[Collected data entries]
───

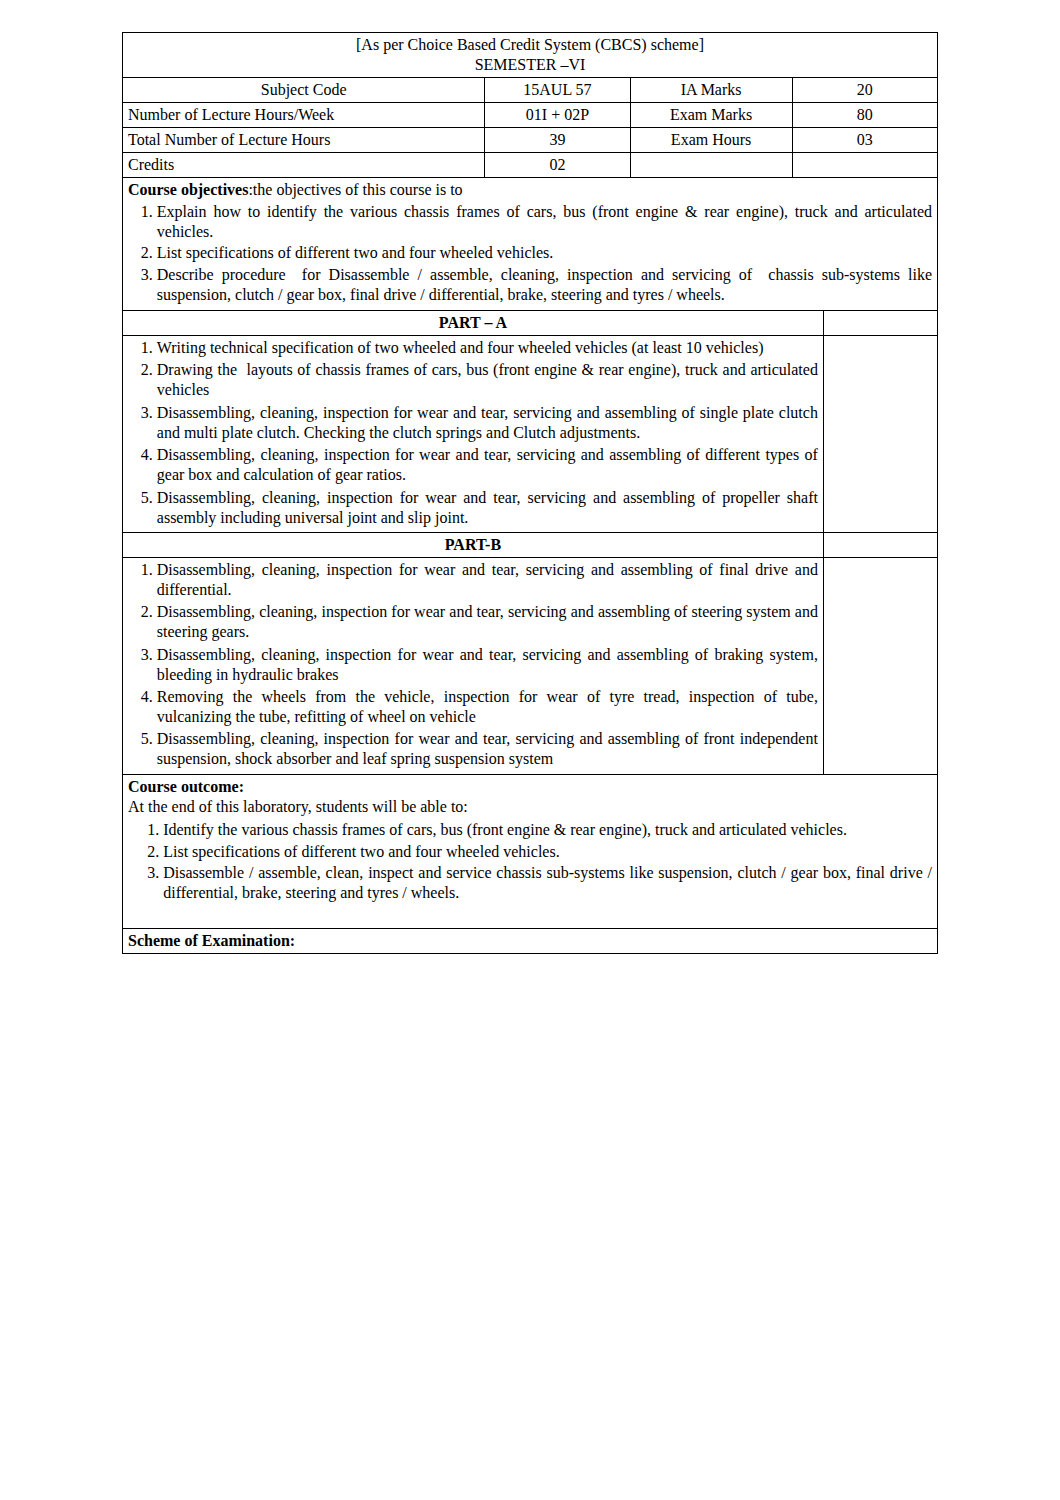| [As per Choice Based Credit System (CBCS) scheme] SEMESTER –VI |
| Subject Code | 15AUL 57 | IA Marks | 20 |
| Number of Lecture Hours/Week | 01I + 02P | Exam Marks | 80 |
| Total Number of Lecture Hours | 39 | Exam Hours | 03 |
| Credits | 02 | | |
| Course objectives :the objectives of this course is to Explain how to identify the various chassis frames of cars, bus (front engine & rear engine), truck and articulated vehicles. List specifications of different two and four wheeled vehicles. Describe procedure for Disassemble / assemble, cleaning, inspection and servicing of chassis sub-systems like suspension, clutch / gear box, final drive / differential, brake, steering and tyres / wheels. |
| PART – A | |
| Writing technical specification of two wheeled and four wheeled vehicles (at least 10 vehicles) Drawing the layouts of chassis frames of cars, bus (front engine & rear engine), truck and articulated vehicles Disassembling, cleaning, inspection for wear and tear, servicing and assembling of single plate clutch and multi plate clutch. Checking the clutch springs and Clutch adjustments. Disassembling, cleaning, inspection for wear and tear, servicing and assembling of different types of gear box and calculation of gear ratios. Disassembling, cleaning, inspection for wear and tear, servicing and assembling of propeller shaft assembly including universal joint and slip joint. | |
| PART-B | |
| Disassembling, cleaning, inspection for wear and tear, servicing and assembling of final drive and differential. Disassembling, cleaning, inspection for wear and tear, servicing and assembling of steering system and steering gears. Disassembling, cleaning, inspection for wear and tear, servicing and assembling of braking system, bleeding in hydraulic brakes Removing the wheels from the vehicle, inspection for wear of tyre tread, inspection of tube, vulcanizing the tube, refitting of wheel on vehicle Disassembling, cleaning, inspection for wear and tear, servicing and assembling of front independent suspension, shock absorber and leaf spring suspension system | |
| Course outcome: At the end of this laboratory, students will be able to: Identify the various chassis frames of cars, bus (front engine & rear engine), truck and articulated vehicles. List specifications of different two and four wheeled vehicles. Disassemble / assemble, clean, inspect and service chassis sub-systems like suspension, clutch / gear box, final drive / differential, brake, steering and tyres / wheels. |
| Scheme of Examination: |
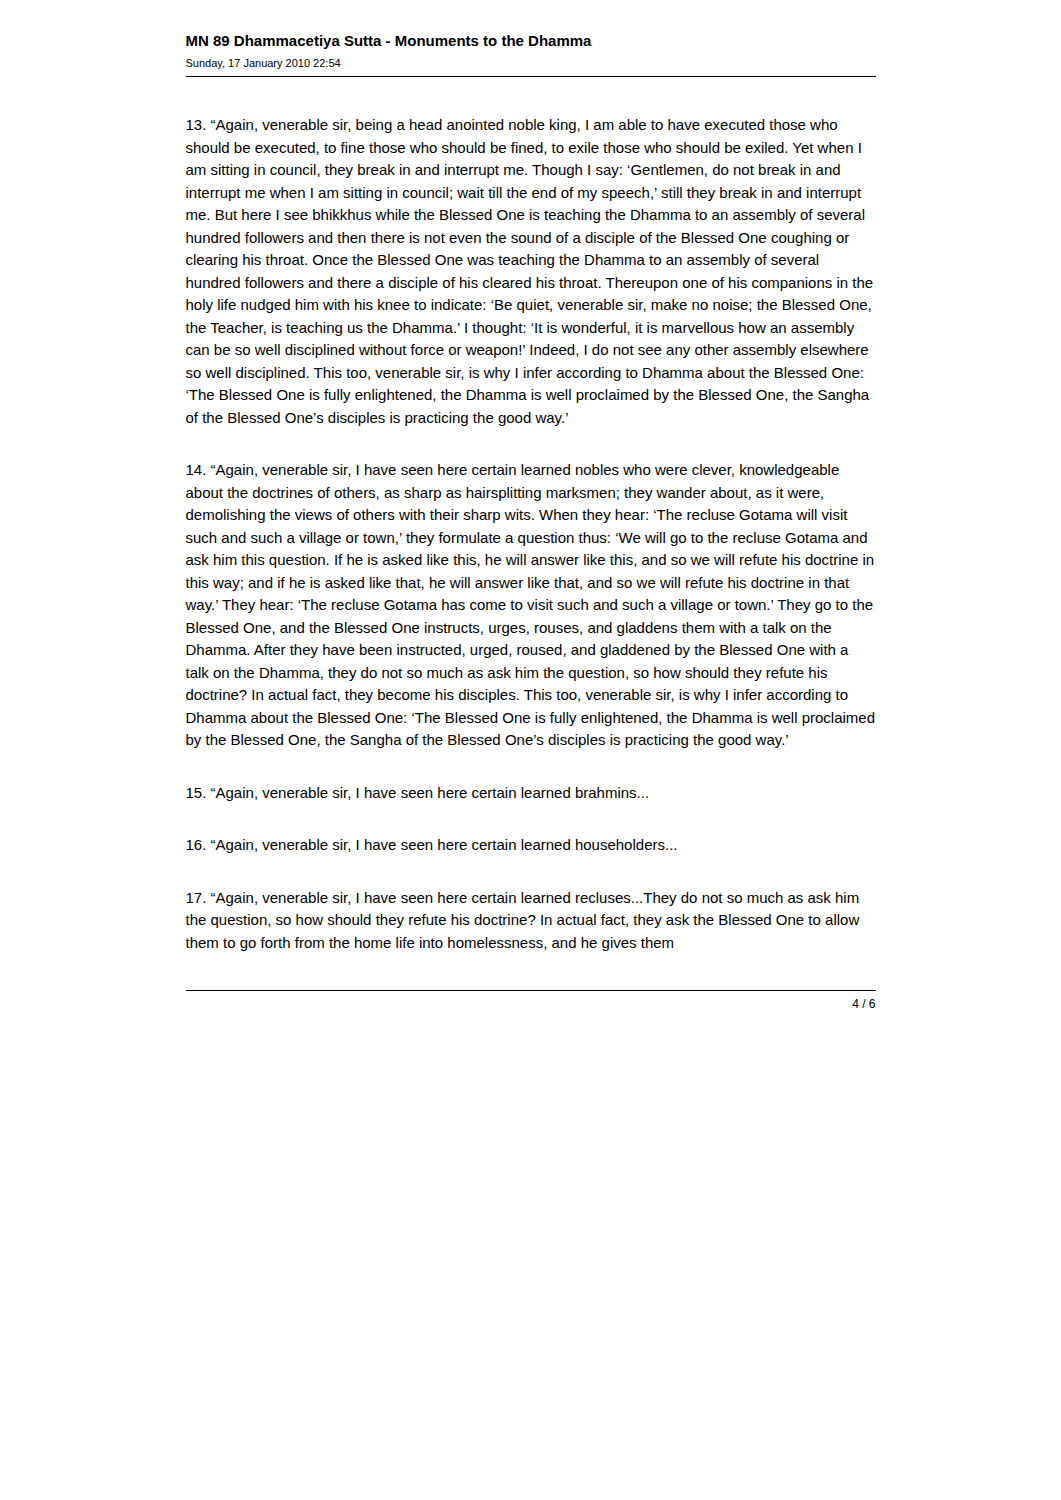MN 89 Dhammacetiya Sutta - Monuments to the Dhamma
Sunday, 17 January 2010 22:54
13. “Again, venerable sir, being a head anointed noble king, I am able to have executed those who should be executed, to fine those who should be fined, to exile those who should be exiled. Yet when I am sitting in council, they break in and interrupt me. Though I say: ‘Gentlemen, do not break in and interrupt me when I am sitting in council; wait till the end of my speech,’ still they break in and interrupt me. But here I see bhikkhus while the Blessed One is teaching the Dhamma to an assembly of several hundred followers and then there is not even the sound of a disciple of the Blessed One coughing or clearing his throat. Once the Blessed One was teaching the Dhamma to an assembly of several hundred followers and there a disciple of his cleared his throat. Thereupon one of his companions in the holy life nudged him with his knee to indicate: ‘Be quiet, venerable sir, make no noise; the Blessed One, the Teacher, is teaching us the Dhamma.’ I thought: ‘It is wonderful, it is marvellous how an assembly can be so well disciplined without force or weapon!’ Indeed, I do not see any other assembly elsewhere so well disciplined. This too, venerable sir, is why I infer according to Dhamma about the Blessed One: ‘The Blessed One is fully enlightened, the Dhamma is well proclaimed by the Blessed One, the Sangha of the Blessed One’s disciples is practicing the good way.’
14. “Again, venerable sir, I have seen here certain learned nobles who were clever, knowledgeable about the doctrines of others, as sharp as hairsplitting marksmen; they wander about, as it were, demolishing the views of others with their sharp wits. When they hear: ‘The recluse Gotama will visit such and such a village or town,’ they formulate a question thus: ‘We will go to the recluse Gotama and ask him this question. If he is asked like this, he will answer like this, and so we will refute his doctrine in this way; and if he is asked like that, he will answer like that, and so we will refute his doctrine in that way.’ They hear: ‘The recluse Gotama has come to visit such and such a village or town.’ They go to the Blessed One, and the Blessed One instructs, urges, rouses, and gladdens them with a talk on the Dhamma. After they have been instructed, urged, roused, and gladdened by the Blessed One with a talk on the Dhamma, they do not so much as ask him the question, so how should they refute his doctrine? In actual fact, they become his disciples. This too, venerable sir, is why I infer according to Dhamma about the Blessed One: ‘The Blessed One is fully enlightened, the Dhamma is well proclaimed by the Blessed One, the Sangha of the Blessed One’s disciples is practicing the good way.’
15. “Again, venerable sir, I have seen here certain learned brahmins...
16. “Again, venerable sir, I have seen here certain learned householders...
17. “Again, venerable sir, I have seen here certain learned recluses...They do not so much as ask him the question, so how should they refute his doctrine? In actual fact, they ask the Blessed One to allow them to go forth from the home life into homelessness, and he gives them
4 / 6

───

Wherever the word "Number" appears in the entries above, copy that line.

| Number of Lecture Hours/Week | 01I + 02P | Exam Marks | 80 |
| Total Number of Lecture Hours | 39 | Exam Hours | 03 |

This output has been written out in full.